### Work to complete
Print everything in the data from the line containing "text Papildyta papunkčiu: [177, 920, 1181, 944]" down to the line containing "text Punkto pakeitimai: [177, 1227, 1181, 1251]", including both of those lines, and reproduce each line without any change.

======== Entries provided ========

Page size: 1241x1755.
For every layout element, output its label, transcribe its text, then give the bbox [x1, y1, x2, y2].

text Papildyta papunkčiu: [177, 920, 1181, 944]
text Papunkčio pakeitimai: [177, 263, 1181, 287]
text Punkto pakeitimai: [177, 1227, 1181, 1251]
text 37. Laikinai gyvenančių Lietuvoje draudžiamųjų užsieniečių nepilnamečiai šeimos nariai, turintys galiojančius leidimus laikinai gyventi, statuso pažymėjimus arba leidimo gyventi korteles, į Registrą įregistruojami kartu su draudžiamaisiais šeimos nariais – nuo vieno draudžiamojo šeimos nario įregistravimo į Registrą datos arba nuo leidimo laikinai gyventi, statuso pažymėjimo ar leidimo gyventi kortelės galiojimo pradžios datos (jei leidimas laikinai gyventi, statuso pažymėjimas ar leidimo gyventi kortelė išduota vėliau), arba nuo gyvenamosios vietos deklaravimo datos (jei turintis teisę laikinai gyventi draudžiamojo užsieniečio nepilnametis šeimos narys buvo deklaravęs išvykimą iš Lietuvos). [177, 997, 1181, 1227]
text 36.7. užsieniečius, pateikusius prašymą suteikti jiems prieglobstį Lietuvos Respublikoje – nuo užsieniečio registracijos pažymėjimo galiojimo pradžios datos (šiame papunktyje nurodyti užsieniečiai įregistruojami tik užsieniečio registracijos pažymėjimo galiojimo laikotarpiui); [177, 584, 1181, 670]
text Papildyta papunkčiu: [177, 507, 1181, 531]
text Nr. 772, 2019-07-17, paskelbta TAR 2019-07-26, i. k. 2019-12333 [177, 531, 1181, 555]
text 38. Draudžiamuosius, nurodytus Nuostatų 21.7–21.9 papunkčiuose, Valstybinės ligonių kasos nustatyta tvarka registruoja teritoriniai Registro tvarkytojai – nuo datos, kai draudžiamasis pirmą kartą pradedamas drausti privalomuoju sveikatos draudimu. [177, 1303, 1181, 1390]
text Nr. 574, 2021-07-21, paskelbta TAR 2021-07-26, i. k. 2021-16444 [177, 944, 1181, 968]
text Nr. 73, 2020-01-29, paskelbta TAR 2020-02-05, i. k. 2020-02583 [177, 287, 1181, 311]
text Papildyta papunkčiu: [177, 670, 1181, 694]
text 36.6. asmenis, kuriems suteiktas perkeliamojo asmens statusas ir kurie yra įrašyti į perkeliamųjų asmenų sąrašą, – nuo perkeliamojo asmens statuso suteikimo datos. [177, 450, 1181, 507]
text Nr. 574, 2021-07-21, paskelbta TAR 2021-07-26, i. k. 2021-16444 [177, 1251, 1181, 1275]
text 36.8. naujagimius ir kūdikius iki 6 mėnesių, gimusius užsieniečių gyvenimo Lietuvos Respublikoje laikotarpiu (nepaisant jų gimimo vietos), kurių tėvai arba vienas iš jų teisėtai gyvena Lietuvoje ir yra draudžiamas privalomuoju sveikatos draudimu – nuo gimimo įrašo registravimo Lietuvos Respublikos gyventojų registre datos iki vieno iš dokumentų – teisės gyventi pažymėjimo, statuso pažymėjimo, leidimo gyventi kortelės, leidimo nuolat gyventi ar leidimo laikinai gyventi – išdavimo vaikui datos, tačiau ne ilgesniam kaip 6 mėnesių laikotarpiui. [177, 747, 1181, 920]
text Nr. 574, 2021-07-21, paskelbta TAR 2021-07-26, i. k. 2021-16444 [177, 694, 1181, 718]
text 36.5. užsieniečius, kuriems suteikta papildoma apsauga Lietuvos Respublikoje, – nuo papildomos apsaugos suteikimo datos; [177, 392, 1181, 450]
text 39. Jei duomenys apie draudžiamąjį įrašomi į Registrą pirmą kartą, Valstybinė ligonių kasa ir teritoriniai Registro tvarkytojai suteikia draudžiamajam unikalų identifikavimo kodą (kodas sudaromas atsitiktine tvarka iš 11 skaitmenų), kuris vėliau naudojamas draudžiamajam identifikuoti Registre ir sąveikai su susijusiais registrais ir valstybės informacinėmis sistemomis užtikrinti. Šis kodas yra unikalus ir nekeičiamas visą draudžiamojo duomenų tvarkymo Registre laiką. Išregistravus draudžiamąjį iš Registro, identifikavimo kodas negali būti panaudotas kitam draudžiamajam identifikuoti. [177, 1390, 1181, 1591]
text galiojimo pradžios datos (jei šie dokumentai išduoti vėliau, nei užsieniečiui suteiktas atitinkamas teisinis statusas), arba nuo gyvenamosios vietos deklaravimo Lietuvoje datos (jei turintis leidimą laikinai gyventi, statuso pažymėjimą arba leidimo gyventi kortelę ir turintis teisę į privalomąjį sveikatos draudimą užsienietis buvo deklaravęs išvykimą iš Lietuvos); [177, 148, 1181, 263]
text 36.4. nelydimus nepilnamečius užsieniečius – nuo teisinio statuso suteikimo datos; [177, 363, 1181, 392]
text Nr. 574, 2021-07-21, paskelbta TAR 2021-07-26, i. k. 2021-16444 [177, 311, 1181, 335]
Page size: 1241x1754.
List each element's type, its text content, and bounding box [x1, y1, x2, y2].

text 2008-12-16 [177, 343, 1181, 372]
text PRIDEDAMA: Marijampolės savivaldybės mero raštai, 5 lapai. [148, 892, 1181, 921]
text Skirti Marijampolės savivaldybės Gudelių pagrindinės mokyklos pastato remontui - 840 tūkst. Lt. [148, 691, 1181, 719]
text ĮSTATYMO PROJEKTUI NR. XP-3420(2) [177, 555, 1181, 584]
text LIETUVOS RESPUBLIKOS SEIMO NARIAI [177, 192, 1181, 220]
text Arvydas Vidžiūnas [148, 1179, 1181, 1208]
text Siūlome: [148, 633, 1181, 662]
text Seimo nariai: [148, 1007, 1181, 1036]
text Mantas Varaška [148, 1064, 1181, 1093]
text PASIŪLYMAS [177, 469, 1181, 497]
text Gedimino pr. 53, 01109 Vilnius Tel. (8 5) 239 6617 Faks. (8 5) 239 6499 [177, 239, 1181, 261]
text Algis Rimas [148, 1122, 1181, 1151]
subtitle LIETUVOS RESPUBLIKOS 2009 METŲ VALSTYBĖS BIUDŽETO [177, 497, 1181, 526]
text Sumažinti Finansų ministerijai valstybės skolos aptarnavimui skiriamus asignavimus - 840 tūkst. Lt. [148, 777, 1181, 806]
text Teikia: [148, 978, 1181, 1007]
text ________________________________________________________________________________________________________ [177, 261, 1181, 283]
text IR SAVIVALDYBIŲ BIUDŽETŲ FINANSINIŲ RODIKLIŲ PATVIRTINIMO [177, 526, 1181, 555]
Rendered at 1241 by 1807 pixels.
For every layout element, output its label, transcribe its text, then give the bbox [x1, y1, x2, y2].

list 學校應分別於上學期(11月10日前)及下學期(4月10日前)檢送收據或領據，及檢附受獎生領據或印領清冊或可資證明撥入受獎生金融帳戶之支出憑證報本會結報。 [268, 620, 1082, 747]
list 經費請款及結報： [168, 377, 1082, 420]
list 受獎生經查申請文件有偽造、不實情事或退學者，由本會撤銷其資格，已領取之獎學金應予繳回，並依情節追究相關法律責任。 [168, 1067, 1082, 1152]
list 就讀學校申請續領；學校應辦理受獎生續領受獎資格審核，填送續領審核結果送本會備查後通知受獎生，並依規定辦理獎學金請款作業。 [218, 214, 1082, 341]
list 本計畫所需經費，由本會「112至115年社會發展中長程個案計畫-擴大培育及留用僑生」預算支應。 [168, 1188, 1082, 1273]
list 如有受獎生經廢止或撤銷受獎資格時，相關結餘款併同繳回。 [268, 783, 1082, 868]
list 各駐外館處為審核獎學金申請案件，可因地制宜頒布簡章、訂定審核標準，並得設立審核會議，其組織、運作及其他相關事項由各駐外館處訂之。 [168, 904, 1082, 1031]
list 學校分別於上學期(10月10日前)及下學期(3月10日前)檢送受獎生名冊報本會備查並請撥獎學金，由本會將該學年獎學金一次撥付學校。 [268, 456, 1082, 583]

========

### Correct response
text Papildyta papunkčiu: [177, 920, 1181, 944]
text Papunkčio pakeitimai: [177, 263, 1181, 287]
text Punkto pakeitimai: [177, 1227, 1181, 1251]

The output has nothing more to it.